Dataset records START

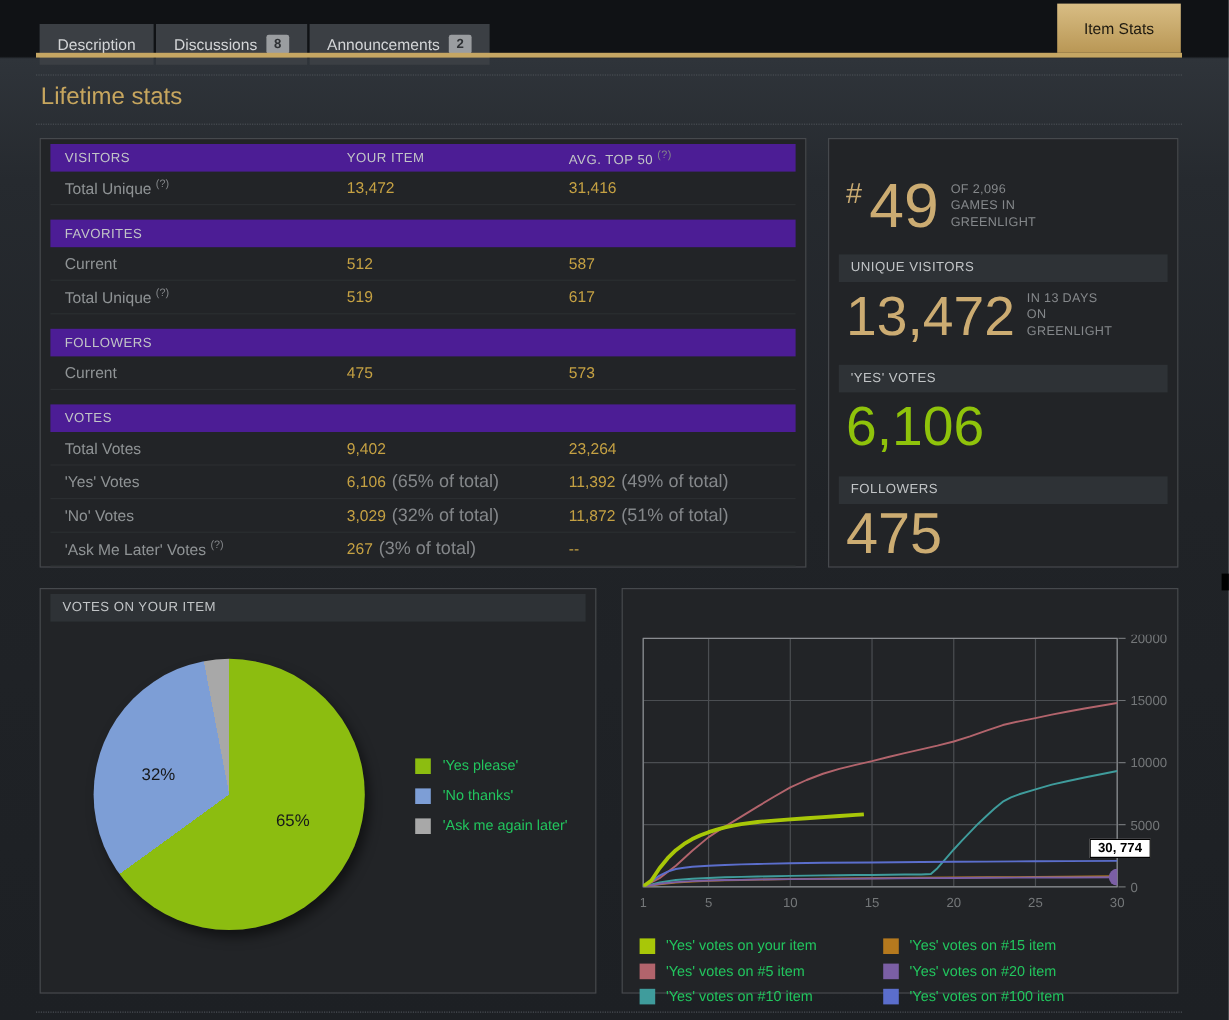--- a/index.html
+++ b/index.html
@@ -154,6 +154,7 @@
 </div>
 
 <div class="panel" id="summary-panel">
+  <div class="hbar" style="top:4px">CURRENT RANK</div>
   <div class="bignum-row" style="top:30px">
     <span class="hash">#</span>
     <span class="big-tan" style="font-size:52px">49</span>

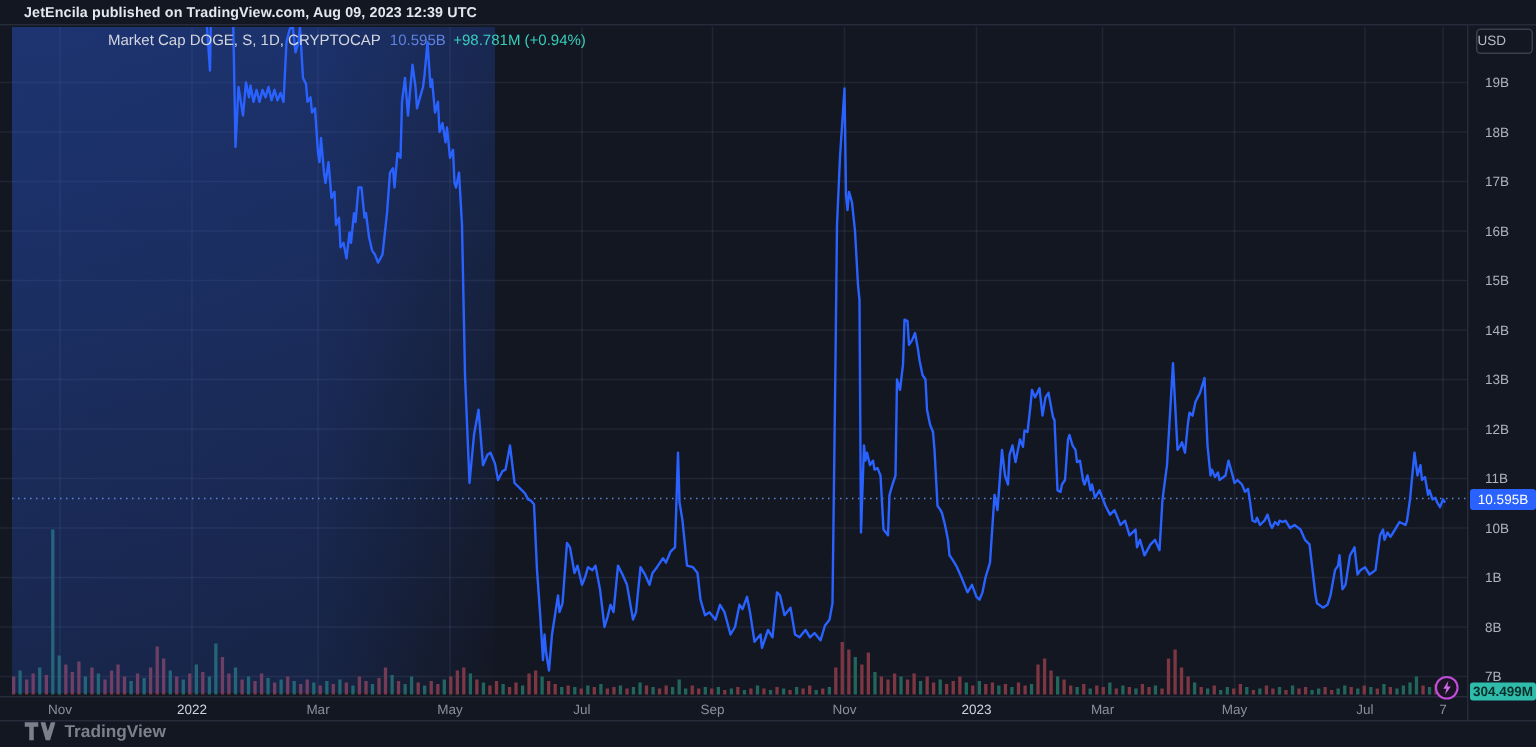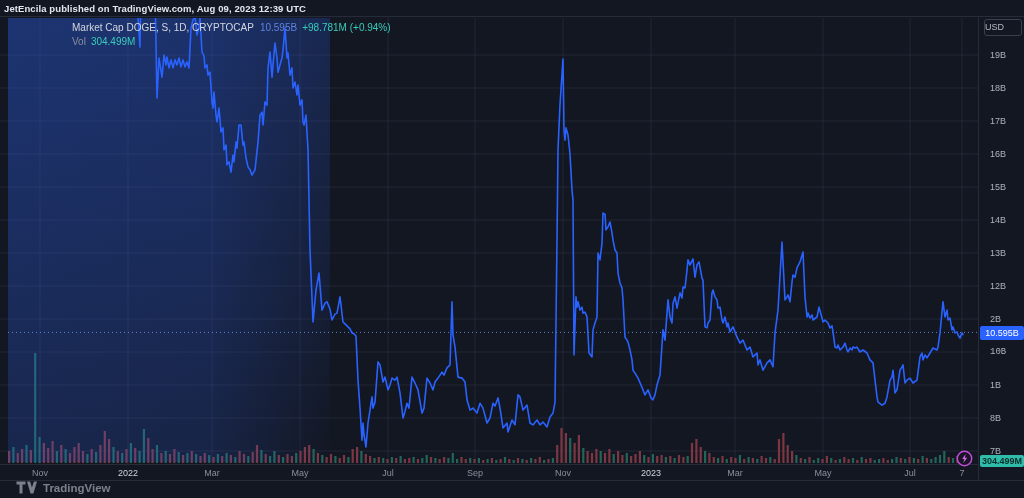--- a/index.html
+++ b/index.html
@@ -8,7 +8,7 @@
   
   .topbar{position:absolute;left:0;top:0;width:100%;height:17px;border-bottom:1px solid #262b3a;
           box-sizing:border-box;}
-  .topbar span{position:absolute;left:4px;top:3px;font-size:9.5px;font-weight:bold;color:#e4e7ee;letter-spacing:.1px;}
+  .topbar span{position:absolute;left:16px;top:3px;font-size:9.5px;font-weight:bold;color:#e4e7ee;letter-spacing:.1px;}
   
   .plot-svg{position:absolute;left:0;top:18px;}
   .grad{position:absolute;left:8px;top:18px;width:322px;height:444px;pointer-events:none;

Dataset records END

■ What to do: With the pictures omitted, the records above are to be repeated exactly.

■ Result:
--- a/index.html
+++ b/index.html
@@ -154,6 +154,7 @@
 </div>
 
 <div class="panel" id="summary-panel">
+  <div class="hbar" style="top:4px">CURRENT RANK</div>
   <div class="bignum-row" style="top:30px">
     <span class="hash">#</span>
     <span class="big-tan" style="font-size:52px">49</span>

--- a/index.html
+++ b/index.html
@@ -8,7 +8,7 @@
   
   .topbar{position:absolute;left:0;top:0;width:100%;height:17px;border-bottom:1px solid #262b3a;
           box-sizing:border-box;}
-  .topbar span{position:absolute;left:4px;top:3px;font-size:9.5px;font-weight:bold;color:#e4e7ee;letter-spacing:.1px;}
+  .topbar span{position:absolute;left:16px;top:3px;font-size:9.5px;font-weight:bold;color:#e4e7ee;letter-spacing:.1px;}
   
   .plot-svg{position:absolute;left:0;top:18px;}
   .grad{position:absolute;left:8px;top:18px;width:322px;height:444px;pointer-events:none;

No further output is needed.